Task set:
1. Answer these questions about the post on the persecution of Iraqi Christians:
(a) Whom did the writer gather at home on Sunday afternoon?
(b) What three choices are people being told they face?
(c) In the final paragraph, what did the writer wonder about their own attendance?
2. Switch "slice" to "segment" throughout the entries that follow the post, and reproduce those entries with nothing else changed. Leave the pictures out.

Excerpted passage:
Are you willing to be persecuted?

Like so many others, I can’t get the thought of Iraqi Christians being persecuted and executed out of my head this week.

As I sat in my church service on Sunday, I kept thinking about people who have to fear what will happen to them if they attend a church.  As I gathered Christian women in my home Sunday afternoon, I kept thinking about people who have to fear their home being attacked if they host a Christian meeting in their home.

Map of Iraq

The images and stories that have come out in the news this week are disturbing.  Property confiscated.  Children beheaded.  Families hiding in mountains.  People are being told to convert, leave or be killed.  Yet they keep believing.

As I sat in my church service on Sunday, I wondered how many of these people would be there if we were persecuted like believers in Iraq.  Honestly, I wondered if I would be there.

Supplied records:
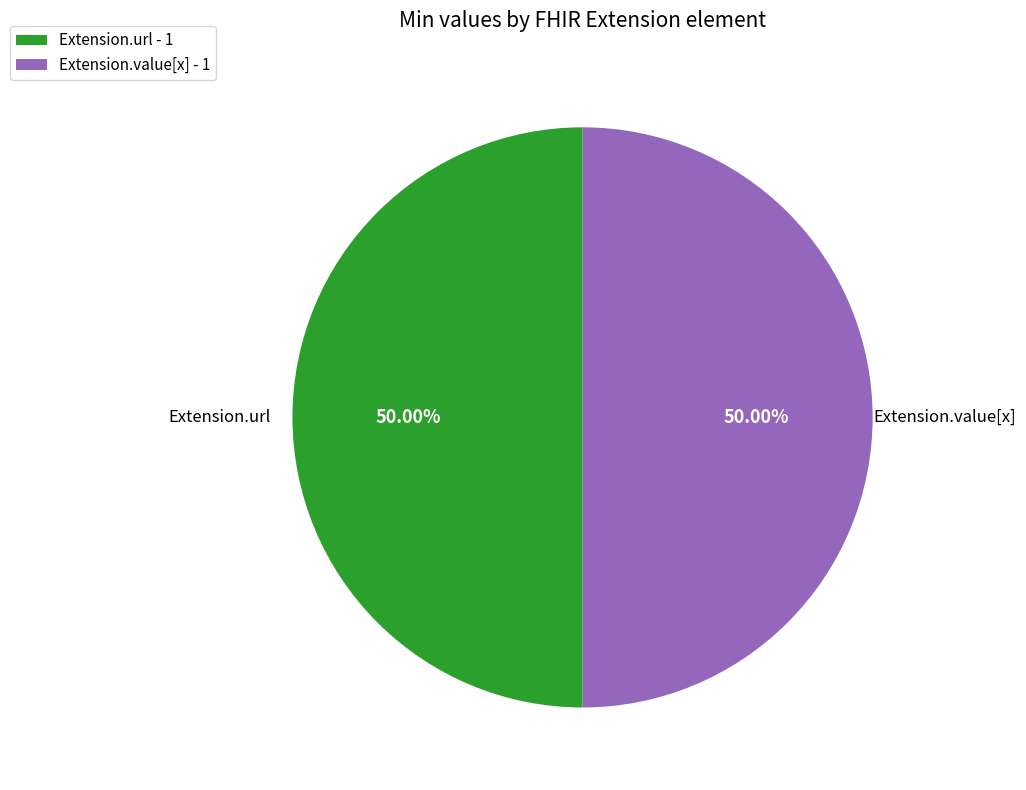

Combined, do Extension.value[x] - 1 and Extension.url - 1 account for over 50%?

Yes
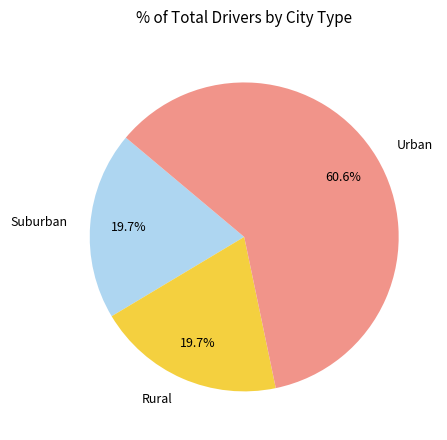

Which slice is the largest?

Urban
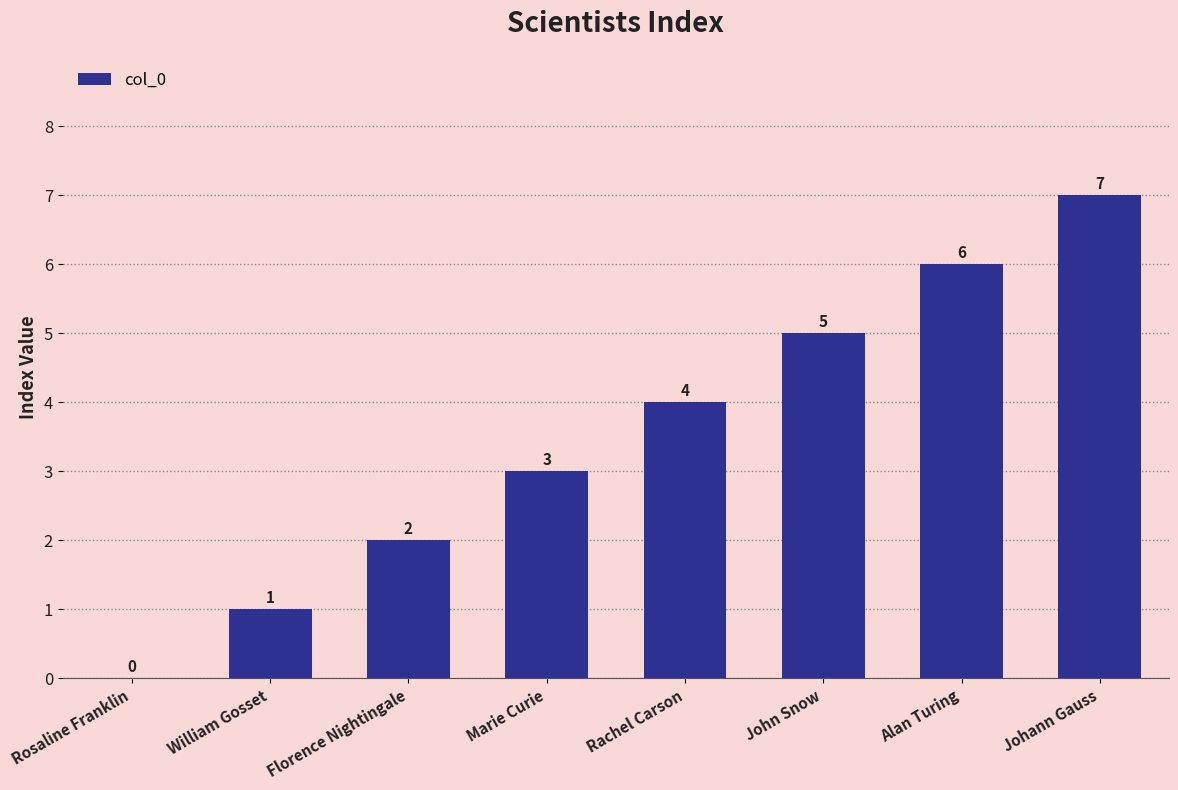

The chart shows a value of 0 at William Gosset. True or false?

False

Results of the tasks:
1.
(a) Christian women.
(b) Convert, leave or be killed.
(c) Whether they would be at the church service if believers here were persecuted like those in Iraq.

2.
Combined, do Extension.value[x] - 1 and Extension.url - 1 account for over 50%?

Yes

Which segment is the largest?

Urban

The chart shows a value of 0 at William Gosset. True or false?

False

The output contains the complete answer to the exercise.